Work to be completed
Find and return every line of the data that contains the word "Луна".

━━ Provided information

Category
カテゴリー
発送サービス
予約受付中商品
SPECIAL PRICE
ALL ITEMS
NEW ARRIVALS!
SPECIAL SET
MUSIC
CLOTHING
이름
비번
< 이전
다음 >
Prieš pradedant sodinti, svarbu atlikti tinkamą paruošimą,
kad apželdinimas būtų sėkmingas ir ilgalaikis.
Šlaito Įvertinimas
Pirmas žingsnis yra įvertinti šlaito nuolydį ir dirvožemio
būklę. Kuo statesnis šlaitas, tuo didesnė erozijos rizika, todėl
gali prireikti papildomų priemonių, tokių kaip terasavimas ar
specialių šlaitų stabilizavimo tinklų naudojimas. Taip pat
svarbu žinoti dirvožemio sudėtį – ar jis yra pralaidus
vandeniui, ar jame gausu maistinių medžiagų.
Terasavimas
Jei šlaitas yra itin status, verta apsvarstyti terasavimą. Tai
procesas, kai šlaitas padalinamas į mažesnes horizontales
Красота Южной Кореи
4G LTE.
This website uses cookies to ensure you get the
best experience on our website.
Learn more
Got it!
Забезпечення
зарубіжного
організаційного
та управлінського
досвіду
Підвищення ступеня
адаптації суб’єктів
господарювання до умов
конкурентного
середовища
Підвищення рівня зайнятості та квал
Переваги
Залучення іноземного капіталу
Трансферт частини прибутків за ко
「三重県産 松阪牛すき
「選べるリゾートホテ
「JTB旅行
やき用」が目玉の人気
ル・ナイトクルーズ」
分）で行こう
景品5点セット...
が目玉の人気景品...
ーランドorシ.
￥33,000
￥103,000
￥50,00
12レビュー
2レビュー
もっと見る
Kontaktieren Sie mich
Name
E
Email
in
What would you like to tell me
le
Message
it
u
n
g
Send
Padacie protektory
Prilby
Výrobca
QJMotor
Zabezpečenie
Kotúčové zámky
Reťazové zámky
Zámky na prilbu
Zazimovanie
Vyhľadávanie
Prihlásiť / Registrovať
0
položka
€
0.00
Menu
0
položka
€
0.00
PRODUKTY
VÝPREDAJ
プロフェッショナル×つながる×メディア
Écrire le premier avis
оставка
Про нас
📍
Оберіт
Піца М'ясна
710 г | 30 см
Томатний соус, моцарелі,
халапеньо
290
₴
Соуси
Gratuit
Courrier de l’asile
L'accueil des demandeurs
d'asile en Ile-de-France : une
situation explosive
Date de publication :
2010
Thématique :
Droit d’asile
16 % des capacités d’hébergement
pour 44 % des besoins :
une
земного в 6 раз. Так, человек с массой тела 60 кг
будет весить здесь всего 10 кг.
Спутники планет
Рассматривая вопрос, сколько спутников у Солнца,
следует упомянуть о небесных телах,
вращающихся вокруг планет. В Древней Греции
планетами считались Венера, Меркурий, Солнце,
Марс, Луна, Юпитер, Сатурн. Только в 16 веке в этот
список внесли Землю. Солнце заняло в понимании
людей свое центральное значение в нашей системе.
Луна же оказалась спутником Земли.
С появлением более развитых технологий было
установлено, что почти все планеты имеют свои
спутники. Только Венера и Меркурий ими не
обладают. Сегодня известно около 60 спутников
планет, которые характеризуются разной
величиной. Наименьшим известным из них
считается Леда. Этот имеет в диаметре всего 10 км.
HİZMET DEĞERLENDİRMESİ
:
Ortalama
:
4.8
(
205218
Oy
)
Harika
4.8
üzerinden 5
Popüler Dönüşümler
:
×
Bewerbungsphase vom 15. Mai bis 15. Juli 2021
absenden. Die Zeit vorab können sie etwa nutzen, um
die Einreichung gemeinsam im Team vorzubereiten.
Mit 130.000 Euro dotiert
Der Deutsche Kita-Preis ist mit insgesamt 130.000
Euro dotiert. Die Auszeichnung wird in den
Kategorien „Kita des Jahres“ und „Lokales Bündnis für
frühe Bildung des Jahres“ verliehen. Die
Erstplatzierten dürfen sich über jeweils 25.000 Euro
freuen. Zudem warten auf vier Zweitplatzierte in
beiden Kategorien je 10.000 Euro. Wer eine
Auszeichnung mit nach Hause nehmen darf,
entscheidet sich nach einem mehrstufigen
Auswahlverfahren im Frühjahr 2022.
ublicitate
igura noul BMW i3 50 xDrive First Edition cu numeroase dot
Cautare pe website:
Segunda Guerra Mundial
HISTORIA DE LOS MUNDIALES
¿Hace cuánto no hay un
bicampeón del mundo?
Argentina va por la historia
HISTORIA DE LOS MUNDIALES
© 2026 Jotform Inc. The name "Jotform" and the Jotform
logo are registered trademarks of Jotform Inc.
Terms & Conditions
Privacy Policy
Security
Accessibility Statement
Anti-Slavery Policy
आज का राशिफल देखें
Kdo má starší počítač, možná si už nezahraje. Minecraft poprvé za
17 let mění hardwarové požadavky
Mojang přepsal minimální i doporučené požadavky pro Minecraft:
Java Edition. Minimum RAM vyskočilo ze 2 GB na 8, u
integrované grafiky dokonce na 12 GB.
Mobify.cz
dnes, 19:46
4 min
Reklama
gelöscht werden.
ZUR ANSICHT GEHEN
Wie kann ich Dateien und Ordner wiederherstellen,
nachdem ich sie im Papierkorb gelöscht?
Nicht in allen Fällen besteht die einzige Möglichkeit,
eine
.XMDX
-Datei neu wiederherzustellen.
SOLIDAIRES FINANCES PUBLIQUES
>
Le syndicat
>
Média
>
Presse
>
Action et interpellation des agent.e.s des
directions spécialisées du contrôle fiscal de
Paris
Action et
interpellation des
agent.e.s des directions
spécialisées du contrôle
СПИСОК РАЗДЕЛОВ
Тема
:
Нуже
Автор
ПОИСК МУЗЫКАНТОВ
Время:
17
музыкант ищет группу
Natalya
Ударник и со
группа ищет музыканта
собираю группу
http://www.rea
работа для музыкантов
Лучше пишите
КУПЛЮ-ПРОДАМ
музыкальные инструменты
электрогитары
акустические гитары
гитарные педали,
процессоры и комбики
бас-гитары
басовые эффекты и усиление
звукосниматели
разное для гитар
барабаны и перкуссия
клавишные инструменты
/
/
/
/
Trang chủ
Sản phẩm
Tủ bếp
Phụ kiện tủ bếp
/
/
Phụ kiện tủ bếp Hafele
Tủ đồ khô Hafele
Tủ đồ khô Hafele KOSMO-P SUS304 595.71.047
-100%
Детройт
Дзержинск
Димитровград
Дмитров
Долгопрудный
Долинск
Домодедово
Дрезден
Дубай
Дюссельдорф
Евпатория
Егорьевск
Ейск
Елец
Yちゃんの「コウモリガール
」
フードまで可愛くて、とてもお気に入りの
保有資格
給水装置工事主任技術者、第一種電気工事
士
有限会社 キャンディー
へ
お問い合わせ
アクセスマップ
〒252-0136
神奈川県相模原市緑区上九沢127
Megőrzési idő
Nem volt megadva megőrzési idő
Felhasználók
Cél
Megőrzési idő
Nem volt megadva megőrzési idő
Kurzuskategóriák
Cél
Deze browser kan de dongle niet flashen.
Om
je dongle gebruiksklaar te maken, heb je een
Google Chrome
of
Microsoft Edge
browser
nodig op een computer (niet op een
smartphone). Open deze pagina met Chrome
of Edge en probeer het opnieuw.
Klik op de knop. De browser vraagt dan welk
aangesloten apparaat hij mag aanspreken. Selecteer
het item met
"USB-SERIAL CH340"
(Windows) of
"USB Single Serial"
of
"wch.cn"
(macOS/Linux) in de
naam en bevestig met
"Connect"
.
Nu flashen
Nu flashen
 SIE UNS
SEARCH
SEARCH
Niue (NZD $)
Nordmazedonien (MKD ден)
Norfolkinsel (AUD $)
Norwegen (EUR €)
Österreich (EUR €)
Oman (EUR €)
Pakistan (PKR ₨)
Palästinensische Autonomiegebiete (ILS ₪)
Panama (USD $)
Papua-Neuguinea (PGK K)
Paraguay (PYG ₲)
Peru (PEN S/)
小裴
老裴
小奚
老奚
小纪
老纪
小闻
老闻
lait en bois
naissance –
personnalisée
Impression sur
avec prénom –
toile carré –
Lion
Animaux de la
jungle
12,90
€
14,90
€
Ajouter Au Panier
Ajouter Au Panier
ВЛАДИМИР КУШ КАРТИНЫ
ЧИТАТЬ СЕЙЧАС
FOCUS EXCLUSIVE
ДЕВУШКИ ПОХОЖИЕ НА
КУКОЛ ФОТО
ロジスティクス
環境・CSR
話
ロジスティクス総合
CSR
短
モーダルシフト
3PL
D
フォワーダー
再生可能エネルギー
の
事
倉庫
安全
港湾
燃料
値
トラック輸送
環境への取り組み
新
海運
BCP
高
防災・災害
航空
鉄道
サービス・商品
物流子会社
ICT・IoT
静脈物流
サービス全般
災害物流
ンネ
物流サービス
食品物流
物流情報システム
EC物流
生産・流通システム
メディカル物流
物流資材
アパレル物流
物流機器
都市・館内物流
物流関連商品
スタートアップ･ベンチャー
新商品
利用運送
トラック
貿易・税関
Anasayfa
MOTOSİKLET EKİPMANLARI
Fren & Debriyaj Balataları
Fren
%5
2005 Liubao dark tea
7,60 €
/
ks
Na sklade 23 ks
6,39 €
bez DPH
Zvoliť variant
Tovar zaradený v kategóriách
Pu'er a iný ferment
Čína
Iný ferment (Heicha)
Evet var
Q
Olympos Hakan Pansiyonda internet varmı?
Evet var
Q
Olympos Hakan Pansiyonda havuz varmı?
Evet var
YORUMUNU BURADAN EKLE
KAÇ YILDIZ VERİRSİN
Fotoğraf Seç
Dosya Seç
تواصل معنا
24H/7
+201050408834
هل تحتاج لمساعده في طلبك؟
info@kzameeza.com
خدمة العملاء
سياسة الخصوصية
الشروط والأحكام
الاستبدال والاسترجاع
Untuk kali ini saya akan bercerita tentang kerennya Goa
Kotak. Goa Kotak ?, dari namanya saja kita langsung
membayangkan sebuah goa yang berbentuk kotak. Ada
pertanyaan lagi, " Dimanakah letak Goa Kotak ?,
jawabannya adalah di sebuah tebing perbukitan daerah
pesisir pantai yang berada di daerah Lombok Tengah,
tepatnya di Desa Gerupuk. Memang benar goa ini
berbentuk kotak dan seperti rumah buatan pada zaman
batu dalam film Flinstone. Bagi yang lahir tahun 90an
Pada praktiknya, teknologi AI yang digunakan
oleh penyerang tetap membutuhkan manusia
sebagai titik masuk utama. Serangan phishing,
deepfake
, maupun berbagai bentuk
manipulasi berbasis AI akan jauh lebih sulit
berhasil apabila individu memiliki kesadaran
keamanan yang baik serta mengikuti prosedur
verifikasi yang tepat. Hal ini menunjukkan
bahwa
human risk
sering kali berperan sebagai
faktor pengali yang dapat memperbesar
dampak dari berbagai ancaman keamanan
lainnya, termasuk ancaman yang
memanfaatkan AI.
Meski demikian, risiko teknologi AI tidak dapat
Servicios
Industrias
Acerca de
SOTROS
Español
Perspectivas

━━━━

Solved exercise
Марс, Луна, Юпитер, Сатурн. Только в 16 веке в этот
Луна же оказалась спутником Земли.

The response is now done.